1 person found this review helpful
Recommended
0.0 hrs last two weeks / 0.4 hrs on record
Posted: Apr 14, 2024 @ 10:17pm

When I first saw the developer of the game, early on while playing this, I figured it was some sort of meta joke; a, "I'll come up with a real name later", and just wrote it off as the humor of the game. The more I played it, the more I appreciated that humor, with styles, and ideas ripped from dozens of stories we're all at least a little familiar with. When McNamee is being playful, he's fun, taking you into a world of endearing characters who all have something fun to say, characters who come to life in their little idiosyncrasies, from the Frog who will never stop reminding you how he has never lost at anything in his life, or the Mushroom who thinks your attempts at art are just dreadfully boring, the author manages to keep a smile on your face throughout.

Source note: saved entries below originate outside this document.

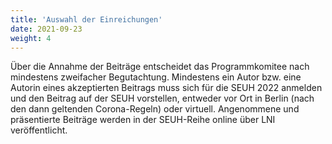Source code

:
 ```yaml
---
title: 'Auswahl der Einreichungen'
date: 2021-09-23
weight: 4
---
```


Über die Annahme der Beiträge entscheidet das Programmkomitee nach mindestens zweifacher Begutachtung. Mindestens ein Autor bzw. eine Autorin eines akzeptierten Beitrags muss sich für die SEUH 2022 anmelden und den Beitrag auf der SEUH vorstellen, entweder vor Ort in Berlin (nach den dann geltenden Corona-Regeln) oder virtuell. Angenommene und präsentierte Beiträge werden in der SEUH-Reihe online über LNI veröffentlicht.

But the Author isn't just trying to be playful, as the story unfolds, or really, is retold, he brings new texture to all the words he wrote earlier, little moments you didn't realize you appreciated. A sense of wonder, the smell of mystery, a feeling of dread. And by the time the story comes to an end, regardless of how you have chosen to end it, you're left with a sense of longing, to read those words for the first time again, to spend more time with those characters, to see more of this world that McNamee had so lovingly, and skillfully put together. It is rare you can finish a work of fiction, and be left only with that bittersweet feeling of loss, but McNamee manages it.

This is likely the best Visual novel I've ever read, despite its shorter length, despite its shoe string budget built on public domain art work, this is a story I will not soon forget. And Jack McNamee, is a name I will be very sure to remember, because I very much want to know what he does next.